1. Introduction
Generating a large number of files can be helpful when testing functions, performance, and limits. Having a fresh batch ready quickly can be important for streamlining continuous integration or simply not wasting time.
In this tutorial, we explore several fast methods to efficiently create lots of files. First, we use classic loops to implement a solution. After that, we turn to common interpreters. Finally, we consider a standard-based approach.
To verify our results, we clear all buffers and create one hundred thousand (100000) files with every method. In each case, we compare the real component as returned by the time command.
We tested the code in this tutorial on Debian 11 (Bullseye) with GNU Bash 5.1.4. It should work in most POSIX-compliant environments.
2. Using Shell Loops
Like other major languages, Bash has for and while loops. In fact, we can use either to create many files using Bash alone.
2.1. Bash for Loop
The Bash-specific for loop construct can designate a number of cycles via a control expression. We use the latter with the $i variable to leverage it as a filename:
$ for ((i=1; i<=100000; i++)); do : >> "$i"; done
Within the loop body, we create a file by redirecting the output of the : colon (null) utility.
Let’s check the performance:
$ time { for ((i=1; i<=100000; i++)); do : >> "$i"; done; }
real 0m3.405s
user 0m1.113s
sys 0m2.244s
At 3.405 s, we can take this as a baseline.
2.2. POSIX while
POSIX defines the while loop construct and behavior. By introducing a control variable and incrementing it, we can make a solution similar to the one with for:
$ i=1; while [ "$i" -le 100000 ]; do : >> "$i"; i=$(($i + 1)); done
Naturally, the times are comparable:
$ time { i=1; while [ "$i" -le 100000 ]; do : >> "$i"; i=$(($i + 1)); done; }
real 0m3.516s
user 0m1.403s
sys 0m2.084s
Actually, considering the minor fluctuations of each run, the results with shell loops are more or less identical. However, there is room for improvement.
3. Using Interpreted Programming Languages
As usual, most universal interpreters can help with our task. Although languages like C might be marginally more efficient, their drawbacks in terms of complexity, compilation time, and much lower flexibility exclude them from our methods.
3.1. Perl
The perl interpreter is itself written in C, so using it in the correct way provides many performance benefits without the same drawbacks.
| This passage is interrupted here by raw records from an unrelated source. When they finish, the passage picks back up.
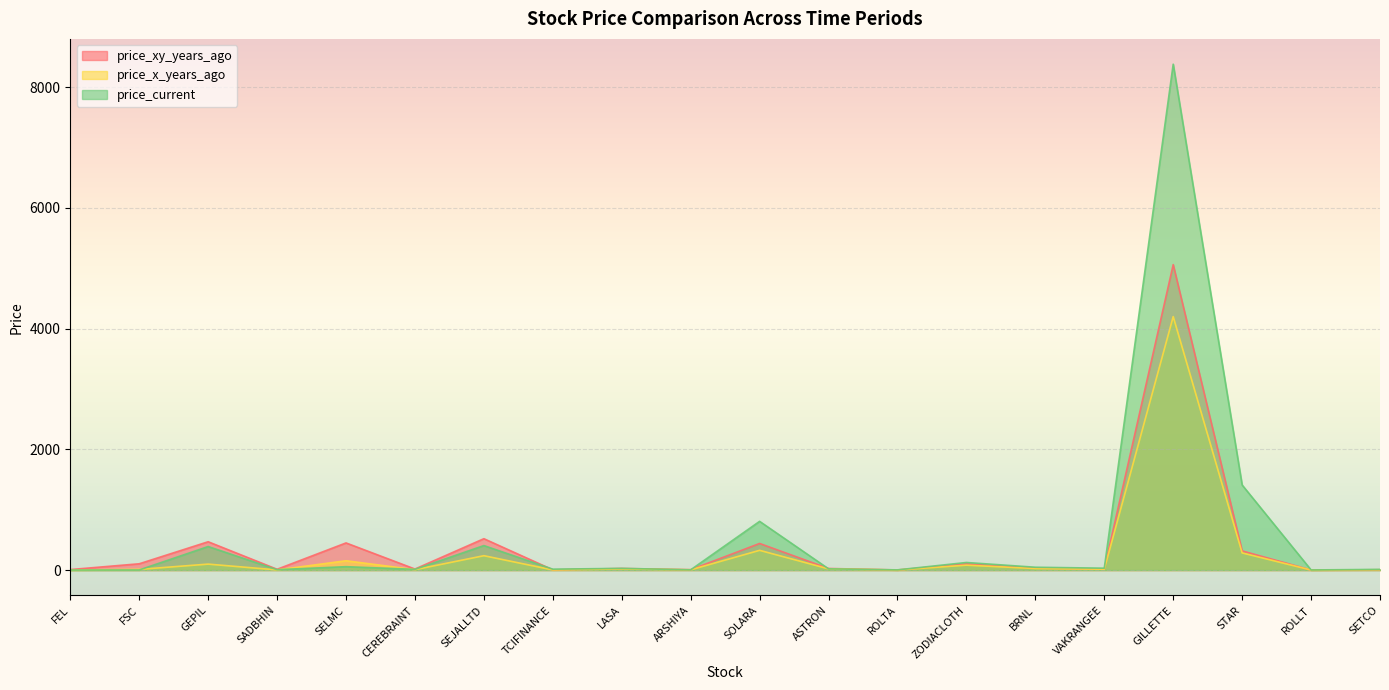

What is the sum of all price_xy_years_ago values?

7631.1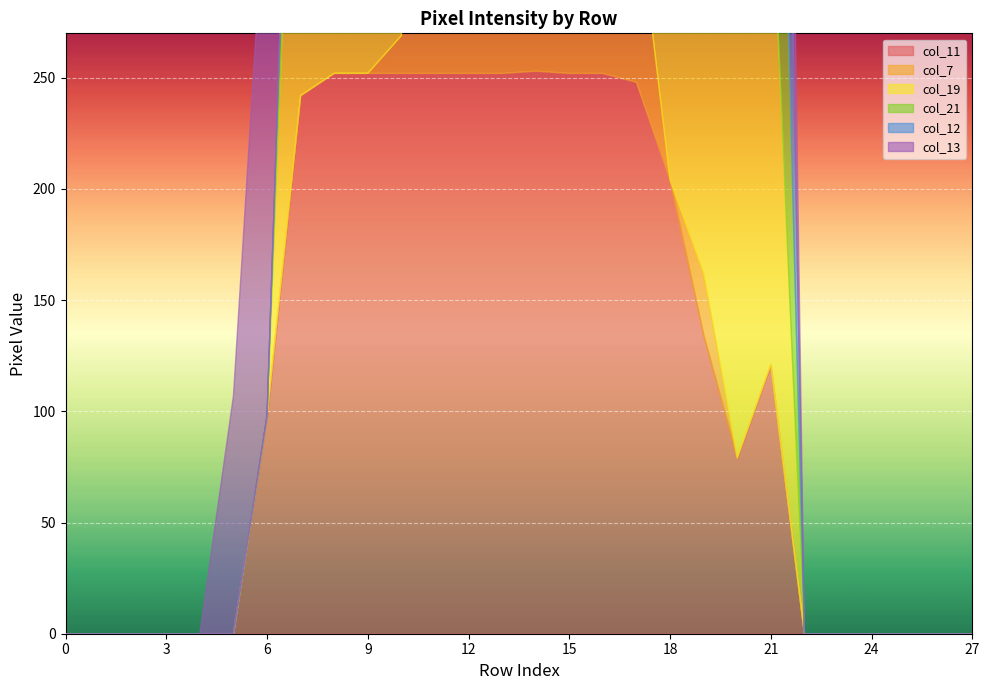

List the labels in order of col_11 value, smallest first.

0, 1, 2, 3, 4, 5, 22, 23, 24, 25, 26, 27, 20, 6, 21, 19, 18, 7, 17, 8, 9, 10, 11, 12, 13, 15, 16, 14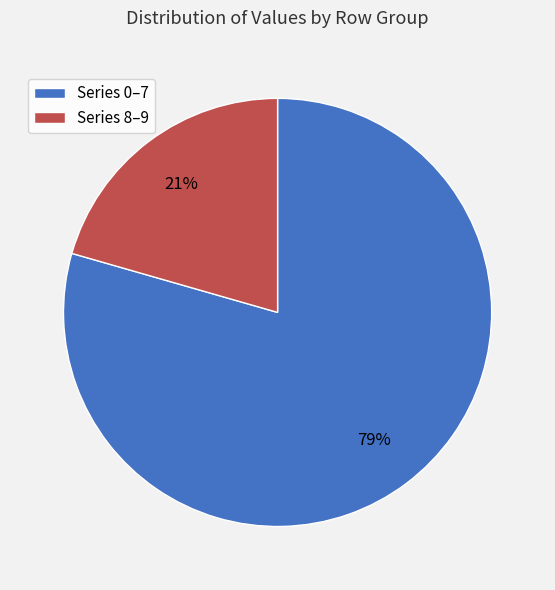

Which has a higher value, Series 8–9 or Series 0–7?

Series 0–7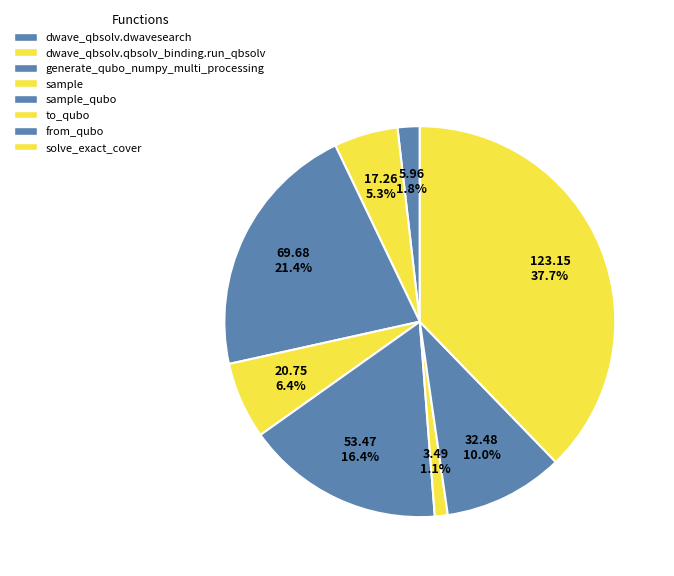

Which category has the biggest portion of the pie?

solve_exact_cover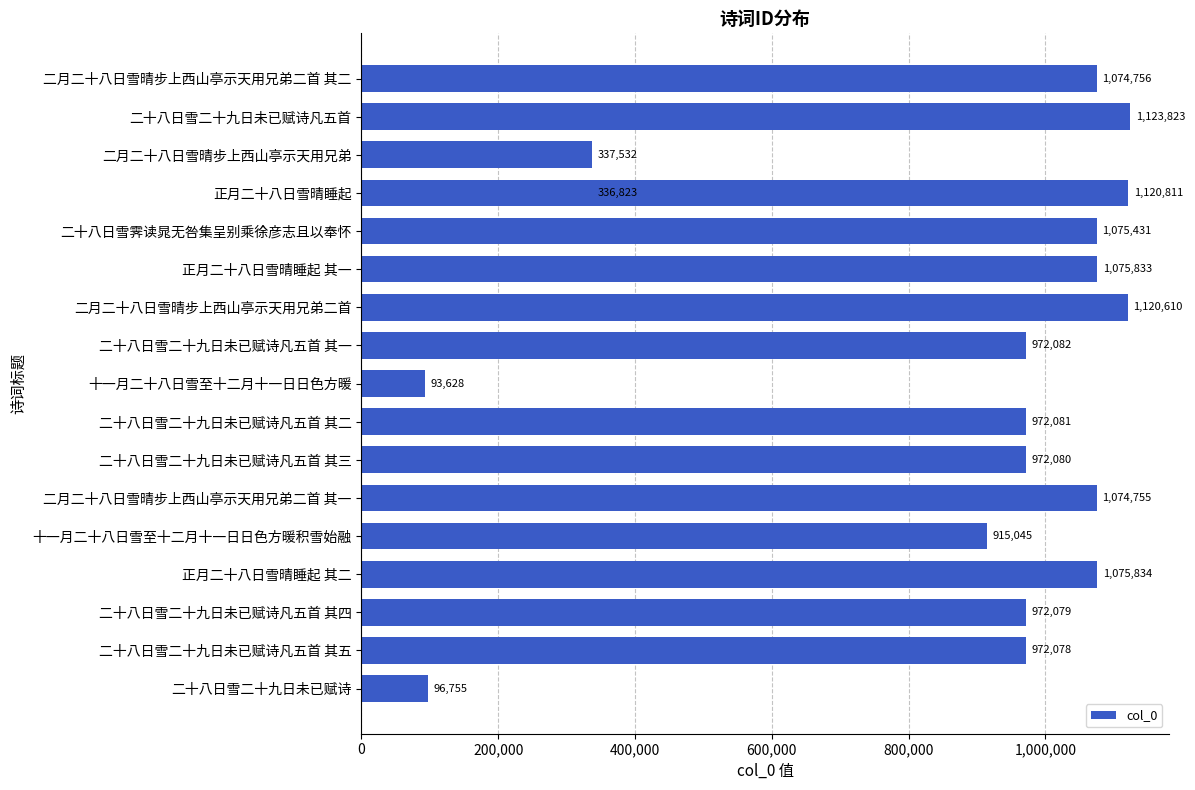

Reading left to right, list all the values displayed in this chart.

1074756	1123823	337532	1120811	1075431	1075833	1120610	972082	93628	972081	972080	1074755	915045	1075834	972079	972078	336823	96755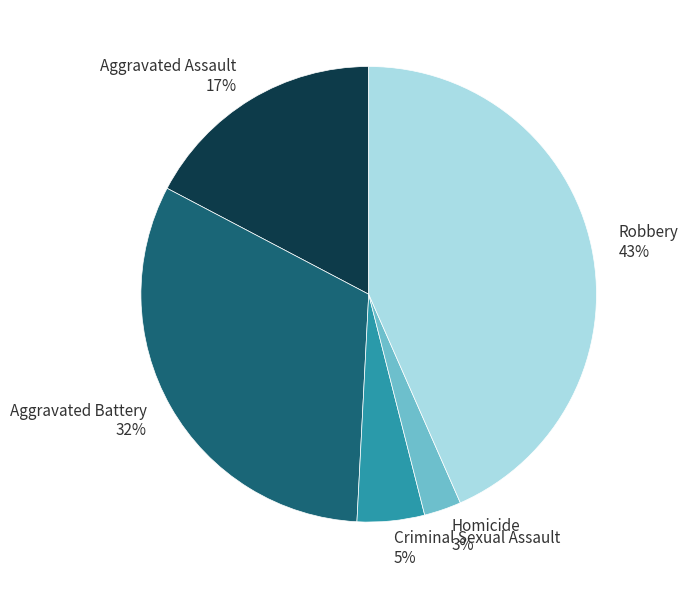

Is there any slice that represents more than half of the pie?

No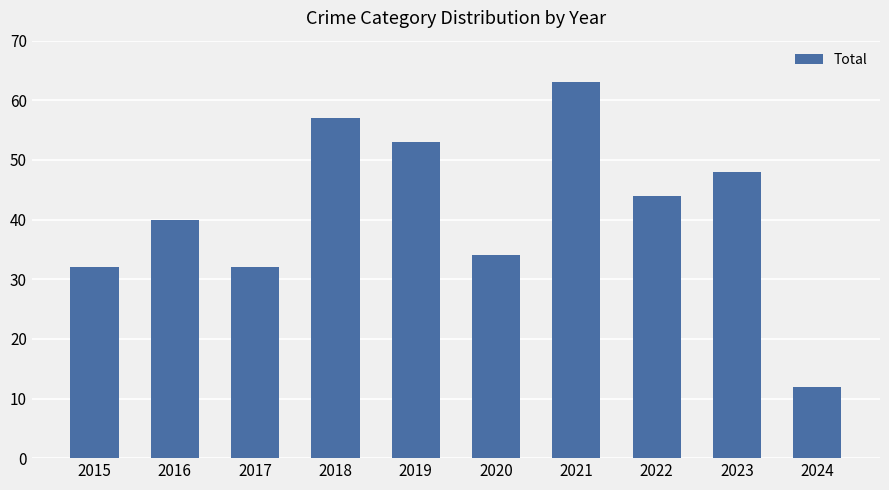

What is the ratio of the value at 2019 to the value at 2023?

1.1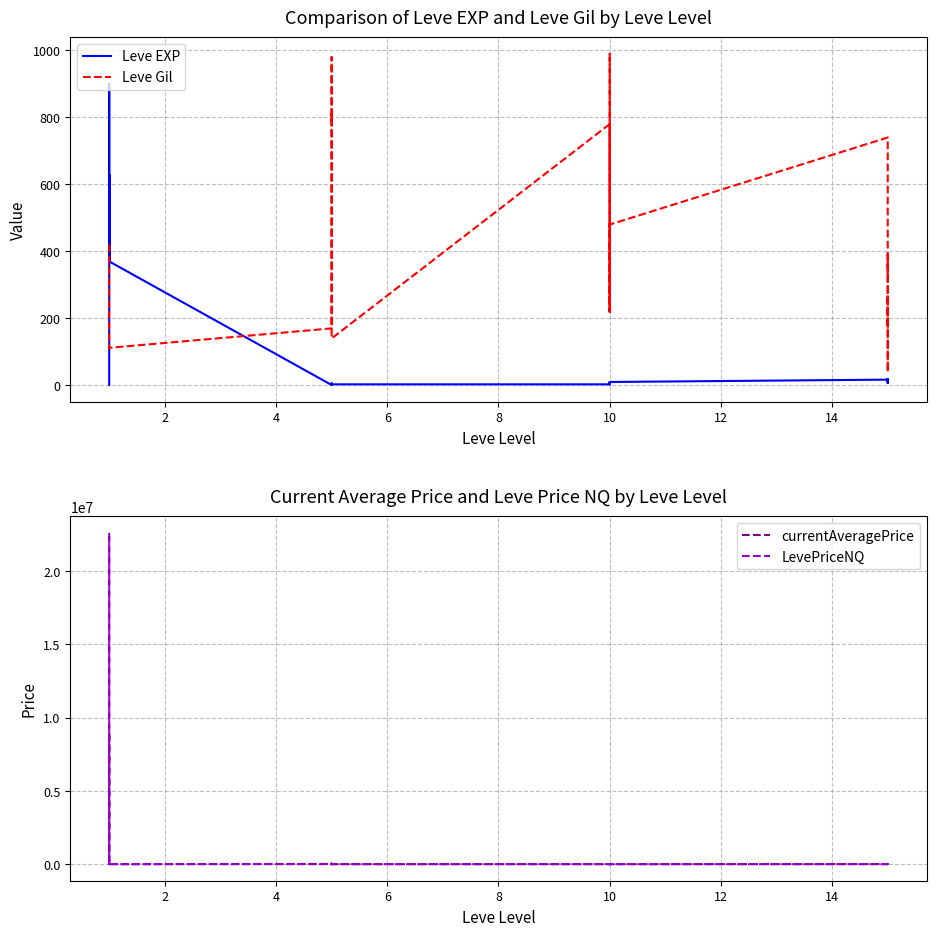

True or false: LevePriceNQ and currentAveragePrice cross at least once.

True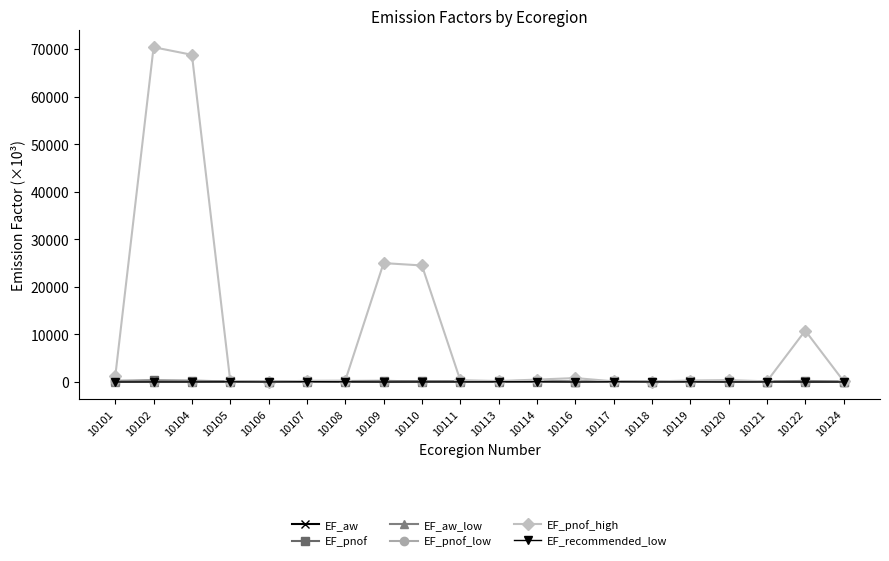

What are all the series names shown in the legend?

EF_aw, EF_pnof, EF_aw_low, EF_pnof_low, EF_pnof_high, EF_recommended_low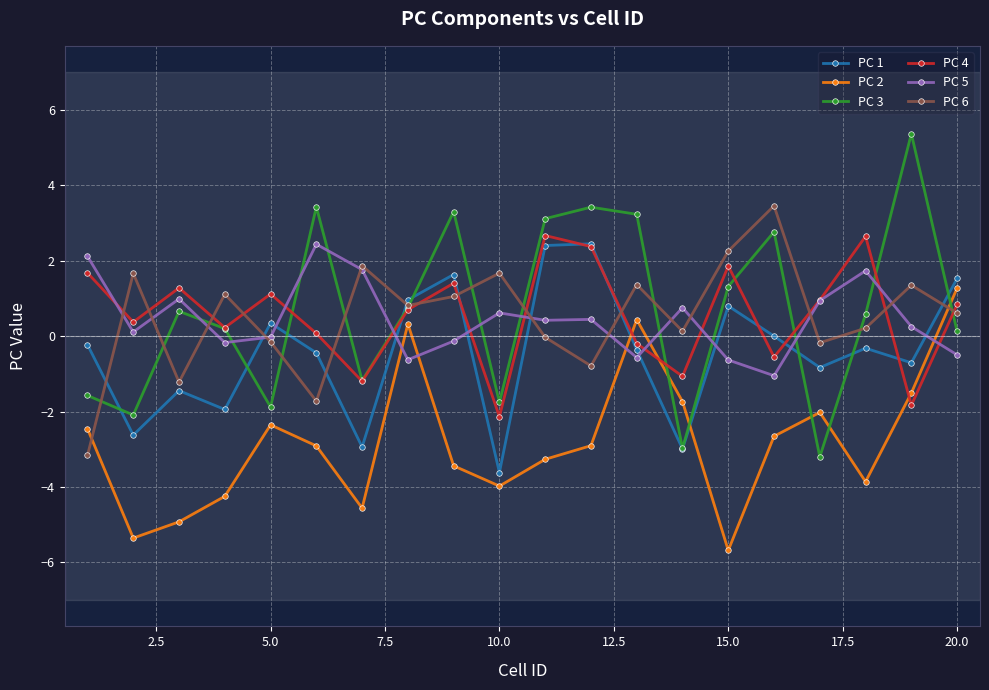

At how many categories does at least one series exceed 0?

20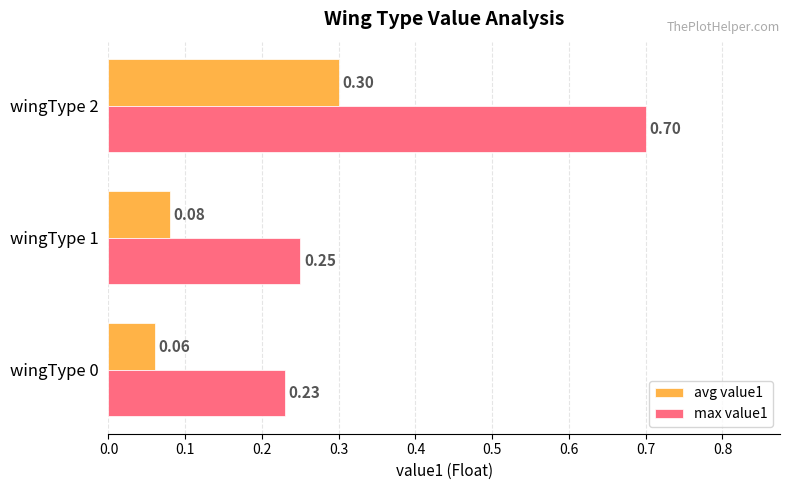

At how many categories does at least one series exceed 0?

3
Using perl, we can create the same type of for loop we had with Bash earlier:
$ perl -e 'for ($i=1;$i<=100000;$i++) { open($f, ">", "$i"); }'
Here, we use the open() system call to create files.
Let’s time this solution:
$ time perl -e 'for ($i=1;$i<=100000;$i++) { open($f, ">", "$i"); }'
real 0m2.260s
user 0m0.354s
sys 0m1.874s
At 2.260 s, we removed more than a second from our previous best. Of these, the interpreter launch takes up around 0.003 s.
3.2. Python
In python, for loops often look different than in Bash:
$ python -c 'for i in range(100000): open(str(i), "w");'
Here, we use the built-in range() function to get all values for our filenames. In each case, we call the built-in Python open() function to create the file.
Timing this, we get an equivalent time to that of Perl:
$ time python -c 'for i in range(100000): open(str(i), "w");'
real 0m2.154s
user 0m0.274s
sys 0m1.850s
Launching Python takes around 0.010s. One other overhead we might consider is the conversion of i to string with str(). However, “$i” in Perl implicitly does the same due to loose variable types.
3.3. Ruby
Finally, ruby has its own syntax for iteration, which looks like the Bash {a..b} brace expansion with ranges:
$ ruby -e '(1..100000).each { |i| File.open(i.to_s, "w") }'
After generating each number, we store it in i, which we convert to a string with to_s. This makes the code similar to that of Perl and Python:
$ time ruby -e '(1..100000).each { |i| File.open(i.to_s, "w") }'
real 0m2.207s
user 0m0.457s
sys 0m1.912s
So, the similar execution time is not a surprise. Still, Ruby takes around 0.060 s to launch, making it the heavier of the three interpreters.
4. Using POSIX Commands
Actually, POSIX implementations can compete with the times above by employing their own toolset:
$ printf '%s ' {1..100000} | xargs touch
In this case, we generate an argument list with printf and brace expansion. After that, we pass each of its elements to touch via xargs.
Because of the minimalistic utilities adhering to the POSIX philosophy of one tool = one job, we get a very efficient outcome despite multiple calls:
$ time printf '%s ' {1..100000} | xargs touch
real 0m2.241s
user 0m0.287s
sys 0m1.898s
At 2.241 s, the time is equivalent to the third-party interpreters we looked at earlier.
5. Summary
In this article, we looked at different ways to generate many files.
In conclusion, even without interpreters, we can generate lots of files quickly and efficiently by just using POSIX-standard tooling.